The Teleportation Accident

Cover of The Teleportation Accident

Author: Beauman, Ned

Tags: humor, science fiction, detective

Timeline: between Saturday, February 14, 2026 and Monday, February 16, 2026

Woodkin's diction was so gracefully servile that it didn't sound like he was speaking out loud so much as just drawing your attention to a particular combination of semantic units that he wondered if you might find appealing.

I am on a Ned Beauman jag because I enjoyed Lumpfish so much that I had to try out his other published works.

The novel begins in 1931 Berlin and it has as its protagonist a young man, Egon Loeser, a wealthy, german intellectual and theatre set designer. Egon’s biggest problem is that simply can not “get laid”, such that early on in the story he believes that he had a “near miss” with an attractive young lady, Adele Hitler, and he spends the remainder of the novel pursuing her, in the process emigrating first to Paris and then to Los Angeles. His non-sexual obsession is to develop a theatrical “teleportation device”, that is to say a “prop” with special effects to “teleport” actors to different areas of the stage during a play. The device is in homage to his idol, a famous set designer, Lavancini who, in 1679, somehow blew up a theatre, killing 25 people, during a play which for the first time included a teleportation device.

This is weird book that I would compare to “The Big Lebowski” in that Loeser is very quirky and clueless, for example, he is terrified of riding in anything but a tram, but he comes to LA(!) and attempts at first to get around on foot.
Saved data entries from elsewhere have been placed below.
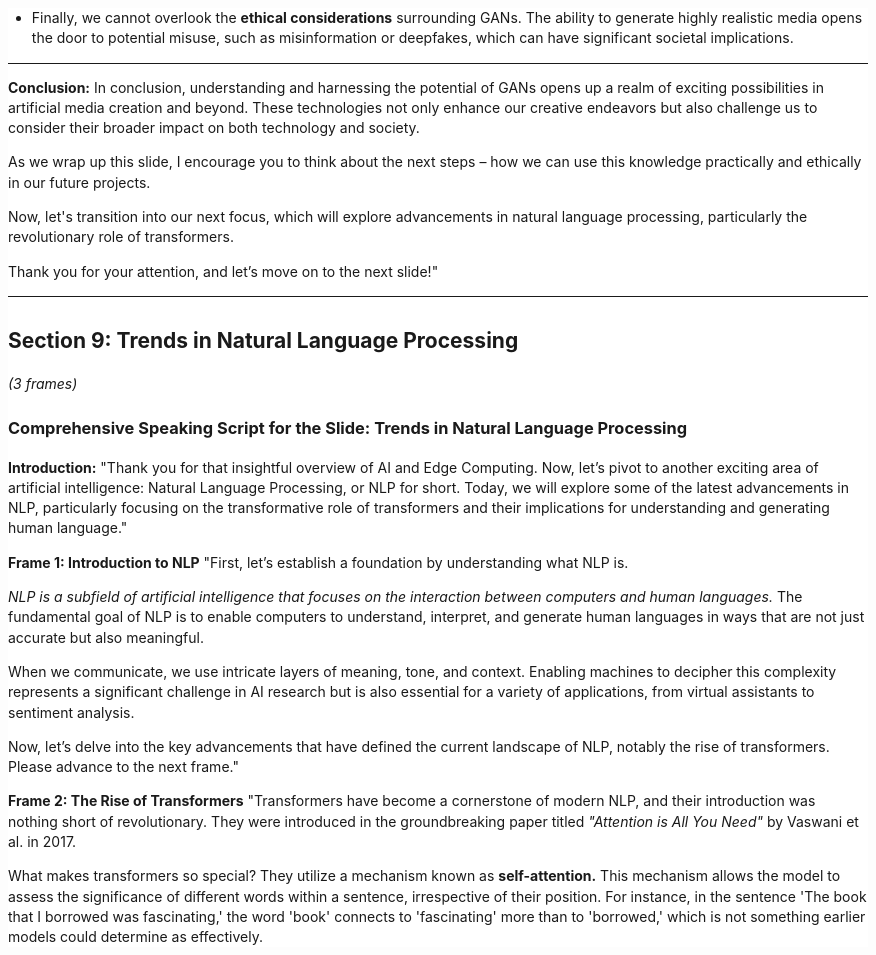 - Finally, we cannot overlook the **ethical considerations** surrounding GANs. The ability to generate highly realistic media opens the door to potential misuse, such as misinformation or deepfakes, which can have significant societal implications.

---

**Conclusion:**
In conclusion, understanding and harnessing the potential of GANs opens up a realm of exciting possibilities in artificial media creation and beyond. These technologies not only enhance our creative endeavors but also challenge us to consider their broader impact on both technology and society.

As we wrap up this slide, I encourage you to think about the next steps – how we can use this knowledge practically and ethically in our future projects. 

Now, let's transition into our next focus, which will explore advancements in natural language processing, particularly the revolutionary role of transformers. 

Thank you for your attention, and let’s move on to the next slide!"

---

## Section 9: Trends in Natural Language Processing
*(3 frames)*

### Comprehensive Speaking Script for the Slide: Trends in Natural Language Processing

**Introduction:**
"Thank you for that insightful overview of AI and Edge Computing. Now, let’s pivot to another exciting area of artificial intelligence: Natural Language Processing, or NLP for short. Today, we will explore some of the latest advancements in NLP, particularly focusing on the transformative role of transformers and their implications for understanding and generating human language."

**Frame 1: Introduction to NLP**
"First, let’s establish a foundation by understanding what NLP is. 

*NLP is a subfield of artificial intelligence that focuses on the interaction between computers and human languages.* The fundamental goal of NLP is to enable computers to understand, interpret, and generate human languages in ways that are not just accurate but also meaningful. 

When we communicate, we use intricate layers of meaning, tone, and context. Enabling machines to decipher this complexity represents a significant challenge in AI research but is also essential for a variety of applications, from virtual assistants to sentiment analysis. 

Now, let’s delve into the key advancements that have defined the current landscape of NLP, notably the rise of transformers. Please advance to the next frame."

**Frame 2: The Rise of Transformers**
"Transformers have become a cornerstone of modern NLP, and their introduction was nothing short of revolutionary. They were introduced in the groundbreaking paper titled *"Attention is All You Need"* by Vaswani et al. in 2017. 

What makes transformers so special? They utilize a mechanism known as **self-attention.** This mechanism allows the model to assess the significance of different words within a sentence, irrespective of their position. For instance, in the sentence 'The book that I borrowed was fascinating,' the word 'book' connects to 'fascinating' more than to 'borrowed,' which is not something earlier models could determine as effectively.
While he does not identify as a “detective” he is, throughout the book, trying to find his “damsel”, Adele. Of course he runs into people who thwart his quest and in at least a couple of cases the situations he encounters are hilarious. Much of the book is concurrent with World War II and Egon keeps encountering Jewish refugees, prior “friends”, he thought he left behind in Berlin, all the while Loeser sincerely professes not to know anything about politics.

This book will be for some readers, such as me, hilarious but I gotta figure this is not for everybody.